Looking back 10 years, says Scott, buyers were looking at Canadian companies as leaders of private label manufacturers, but what they’re looking at now is Canada as home to innovative manufacturers of premium products. “We’ve moved up the scale to more of a premium product and also seen a lot of strategic acquirers looking to buy companies that are leaders in niche markets.”

An example is Toronto-based artisan bread maker ACE Bakery, which was bought by Weston Foods (Canada) Inc., in November 2010 for $110 million. “These companies have all traded at a very high premium almost reflecting it will be the last time they will be sold because now they are in a big strategic company and no longer a smaller entrepreneurial company,” says Scott.

On the flipside, she says, there have been a number of companies over the last few years that were brought to market but not sold and are coming back again to the market. “In my mind these companies will be sold again because if they aren’t they will be viewed in the market that they are damaged goods and will put lower valuations on the industry.”

Despite the volatility in the equity markets, corporations are sitting on cash reserves looking to enhance their growth strategies, says Marco Galante, principal with the J.H. Chapman Group LLC, an investment bank in the food industry.

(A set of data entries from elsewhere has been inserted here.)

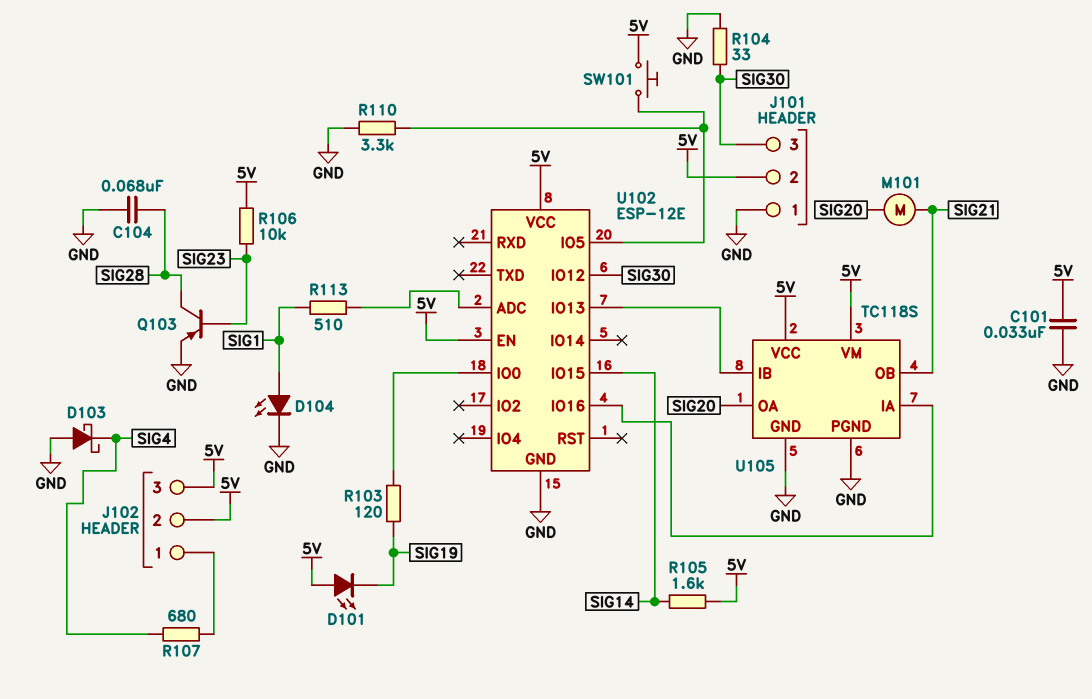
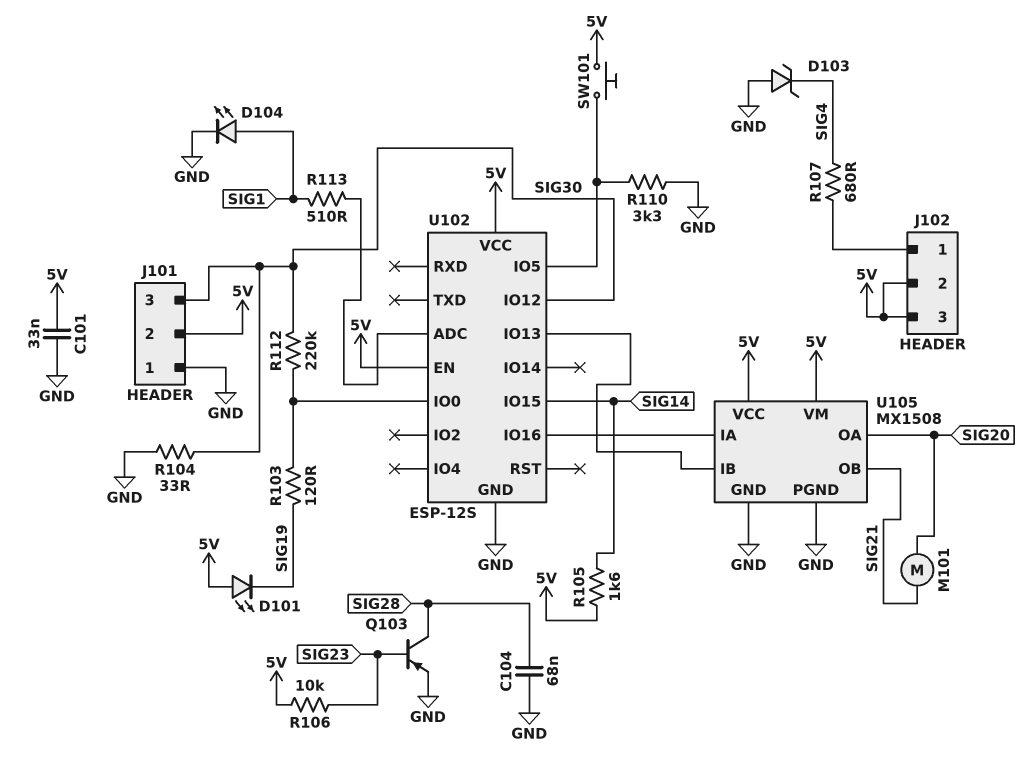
D103: schottky (A GND, K SIG4) -> zener (A GND, K SIG4)
R112: none -> 220k (SIG30, U102/IO0)
U102: ESP-12E -> ESP-12S
U105: TC118S -> MX1508

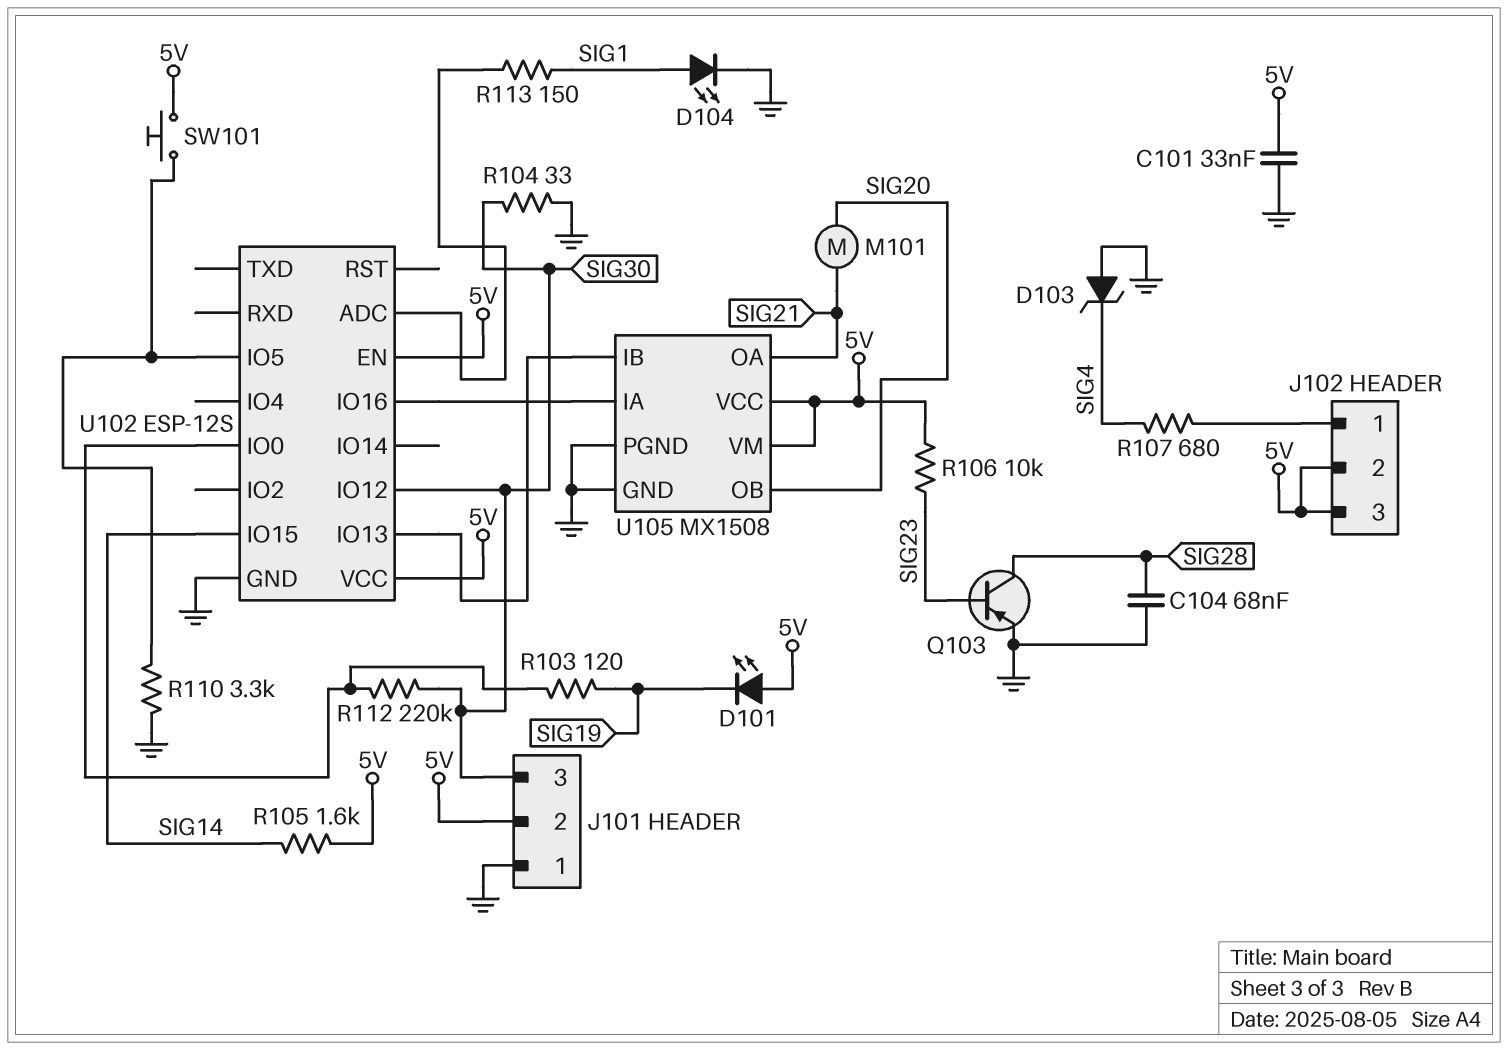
R113: 510 (SIG1, U102/ADC) -> 150 (SIG1, U102/ADC)
U105 pin OA: SIG20 -> SIG21
U105 pin OB: SIG21 -> SIG20

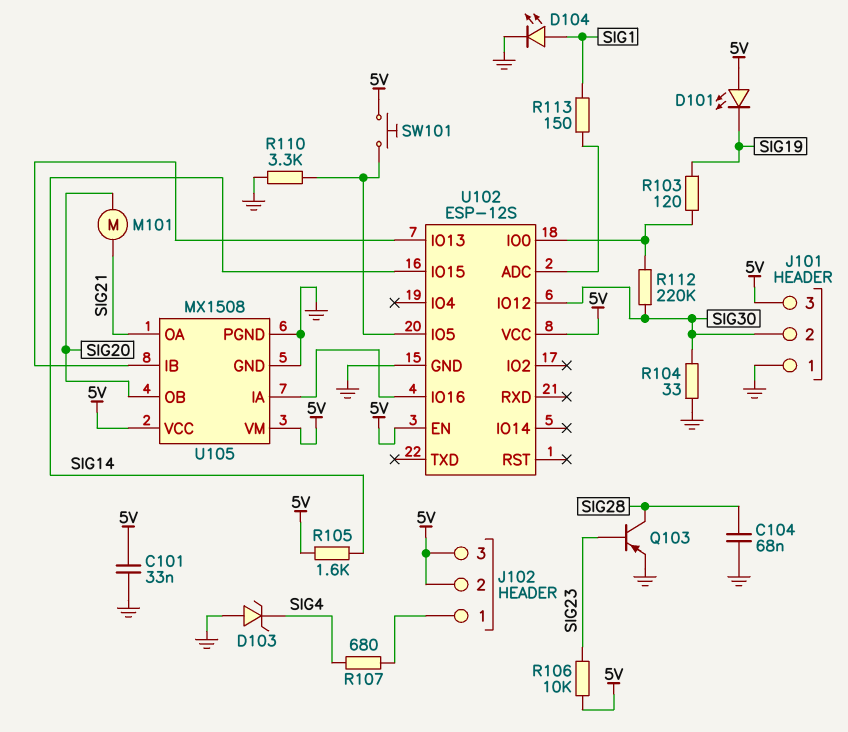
J101 pin 2: 5V -> SIG30
J101 pin 3: SIG30 -> 5V

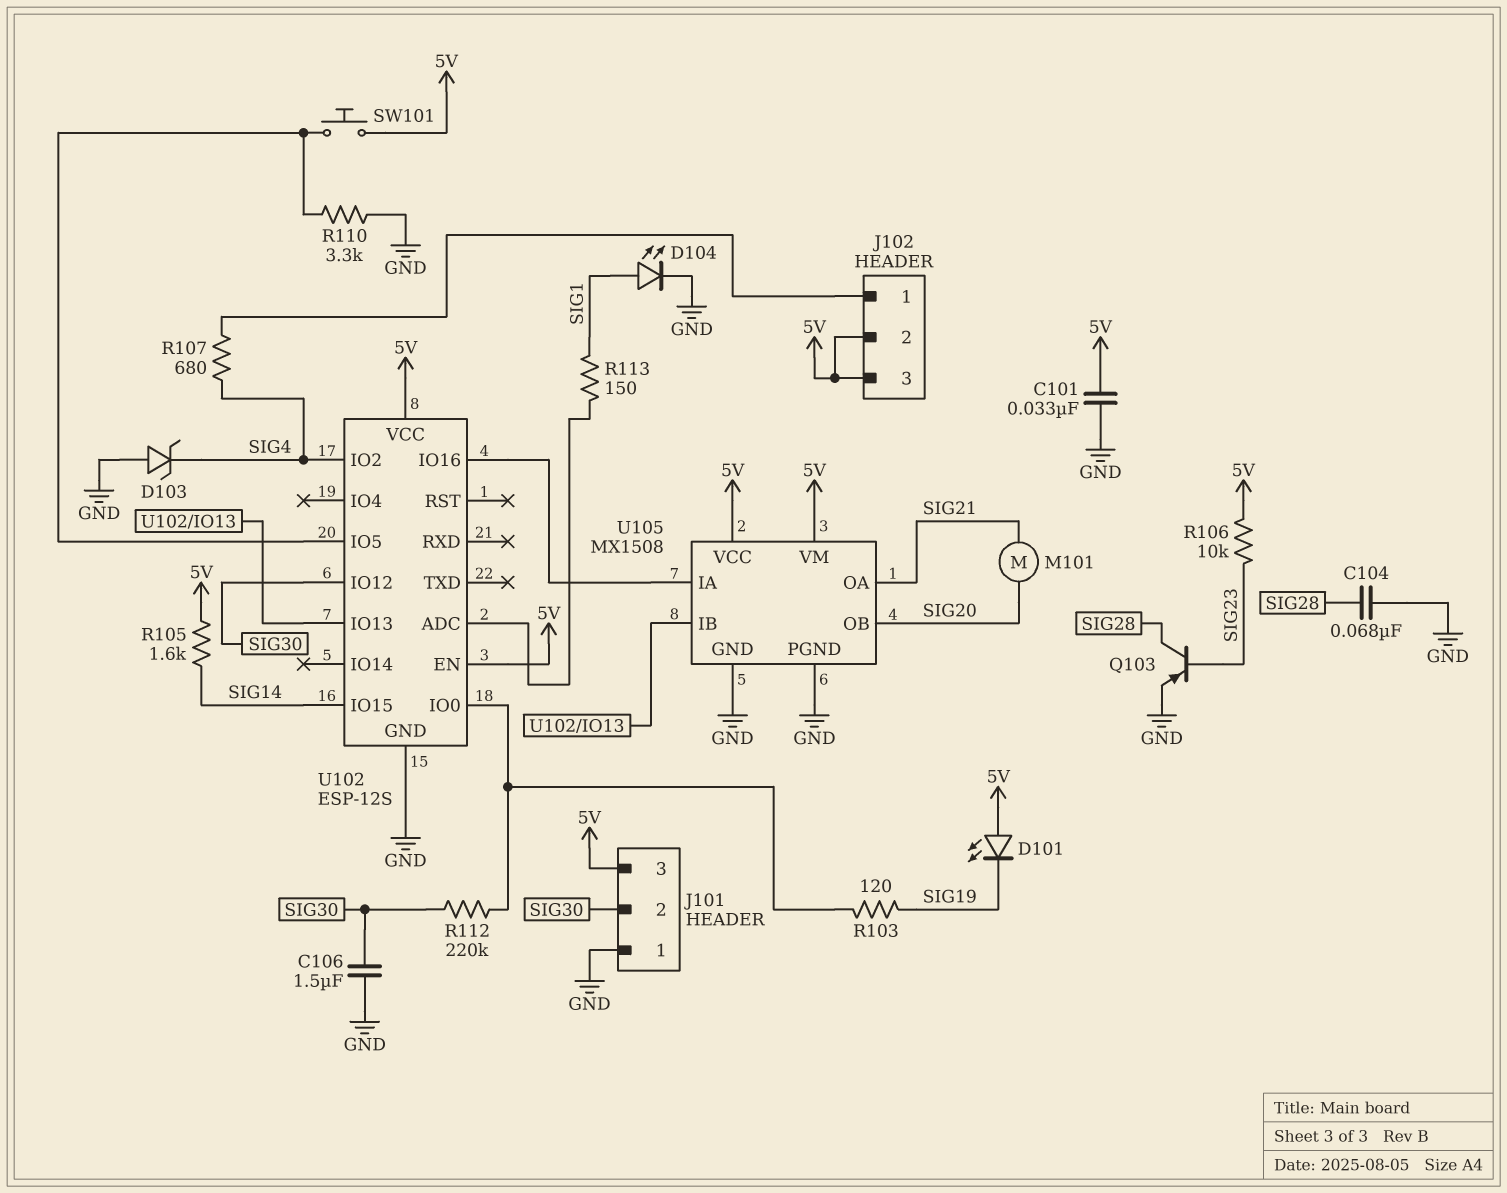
C106: none -> 1.5uF (GND, SIG30)
R104: 33 (GND, SIG30) -> none
U102 pin IO2: none -> SIG4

Overall, he says M&A activity from 2010 to 2011 for Canada and the United States has increased appreciably since 2008. In 2008 and 2009, the number of transactions in the food sector in the U.S. dropped by 50 per cent. However, from 2009 to 2010 it increased by 36 per cent. In the Canadian market between 2008 and 2009 the market dropped by 36 per cent, yet from 2009 to 2010 and into 2011 the increase of activity has been as high as 25 per cent.

“The market is still fairly robust and there is cash at corporate levels and pent-up cash in the private equity area. The combination of that means there are acquirers looking at good opportunities both strategic and non-strategic. But equally, there are fewer sellers coming to market and part of the reason is the sellers are asking if it is the right time to sell today given the environment,” says Galante. While he says there was continued growth of M&A in 2011 in the food sector, one of the constraints is increasing commodity prices and the impact on gross margin and cash flow.

On the dollar side, Knibutat agrees a strong Canadian dollar does increase the costs of inputs, which can put downward pressure on profitability. “It really depends on the nature of the underlying business and where they are getting their inputs. The positive side of the Canadian dollar is it gives you more purchasing power and puts you in a fairly attractive position to be an acquirer,” says Knubitat, who adds that when the dollar goes above parity there is a strong correlation with deals that get done. “Canadian companies are doing a good job targeting, and when the dollar goes above parity it allows them to close the price gaps between buyer and seller, which allows them to close the deal.”

The Canadian Pension Plan Investment Board has also been building its interest in the food sector, demonstrating that it is seen as a strategic investment area, says Knibutat. The deregulation of the Canadian Wheat Board could also be a catalyst for deals, he adds.

The federal government has said it will move forward with a proposed deregulation of grain marketing in Canada. With a targeted implementation date of August 2012, the change would give western Canadian farmers the ability to sell their wheat and barley to whomever they choose. Currently, farmers are required to sell directly to the CWB, which, in turn, sells to the market. Last year, the CWB posted $5.1 billion in sales.

At the end of the day, all M&A activity in 2012 will ultimately depend on how buyers and sellers view the overall health of the market. “The fundamentals are there to do deals, but the risk is that the global economy is still uncertain enough and negative views are still being expressed by the central banks and various governments that it will have a depressive impact on activity for a little while. We need some more clarity and stability but the food sector will continue to be one that is interesting and attractive overall,” Knibutat says. “It will come, but right now I think it will be far more opportunistic a play for people because of the other macro factors impacting things.”